*** RAW RECORDS

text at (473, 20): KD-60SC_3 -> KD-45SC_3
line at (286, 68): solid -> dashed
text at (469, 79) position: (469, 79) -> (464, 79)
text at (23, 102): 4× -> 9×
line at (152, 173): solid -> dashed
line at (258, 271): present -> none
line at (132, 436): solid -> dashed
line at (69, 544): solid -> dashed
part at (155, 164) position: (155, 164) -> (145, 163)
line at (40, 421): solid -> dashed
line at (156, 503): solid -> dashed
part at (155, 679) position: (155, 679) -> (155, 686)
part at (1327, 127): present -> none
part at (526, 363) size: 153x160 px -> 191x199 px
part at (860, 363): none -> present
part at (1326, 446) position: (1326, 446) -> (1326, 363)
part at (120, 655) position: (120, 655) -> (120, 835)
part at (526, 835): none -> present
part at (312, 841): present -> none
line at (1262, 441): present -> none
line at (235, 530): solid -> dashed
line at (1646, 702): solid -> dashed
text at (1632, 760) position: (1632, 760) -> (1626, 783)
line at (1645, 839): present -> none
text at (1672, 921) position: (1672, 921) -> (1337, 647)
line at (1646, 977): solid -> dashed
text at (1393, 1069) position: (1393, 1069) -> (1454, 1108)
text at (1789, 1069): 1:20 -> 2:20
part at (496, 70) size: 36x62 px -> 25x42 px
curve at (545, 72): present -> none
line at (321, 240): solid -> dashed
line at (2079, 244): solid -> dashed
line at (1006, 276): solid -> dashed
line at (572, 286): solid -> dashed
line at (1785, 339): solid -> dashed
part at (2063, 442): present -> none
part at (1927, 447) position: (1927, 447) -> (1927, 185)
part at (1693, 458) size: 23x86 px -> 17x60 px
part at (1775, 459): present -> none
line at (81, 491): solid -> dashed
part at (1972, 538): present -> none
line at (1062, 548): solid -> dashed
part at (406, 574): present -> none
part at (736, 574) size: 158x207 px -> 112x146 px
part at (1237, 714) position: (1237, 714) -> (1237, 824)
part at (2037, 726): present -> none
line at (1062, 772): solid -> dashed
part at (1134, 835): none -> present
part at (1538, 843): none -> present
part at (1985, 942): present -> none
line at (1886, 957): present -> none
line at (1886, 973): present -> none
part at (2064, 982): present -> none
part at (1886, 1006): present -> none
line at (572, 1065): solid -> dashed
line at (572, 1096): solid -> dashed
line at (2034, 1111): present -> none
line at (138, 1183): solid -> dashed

******

_STATED PROBLEM_
Copy the rows above word for word, from the first row through the row containing "line at (235, 530): solid -> dashed", with both ends included.

_SOLVED PROBLEM_
text at (473, 20): KD-60SC_3 -> KD-45SC_3
line at (286, 68): solid -> dashed
text at (469, 79) position: (469, 79) -> (464, 79)
text at (23, 102): 4× -> 9×
line at (152, 173): solid -> dashed
line at (258, 271): present -> none
line at (132, 436): solid -> dashed
line at (69, 544): solid -> dashed
part at (155, 164) position: (155, 164) -> (145, 163)
line at (40, 421): solid -> dashed
line at (156, 503): solid -> dashed
part at (155, 679) position: (155, 679) -> (155, 686)
part at (1327, 127): present -> none
part at (526, 363) size: 153x160 px -> 191x199 px
part at (860, 363): none -> present
part at (1326, 446) position: (1326, 446) -> (1326, 363)
part at (120, 655) position: (120, 655) -> (120, 835)
part at (526, 835): none -> present
part at (312, 841): present -> none
line at (1262, 441): present -> none
line at (235, 530): solid -> dashed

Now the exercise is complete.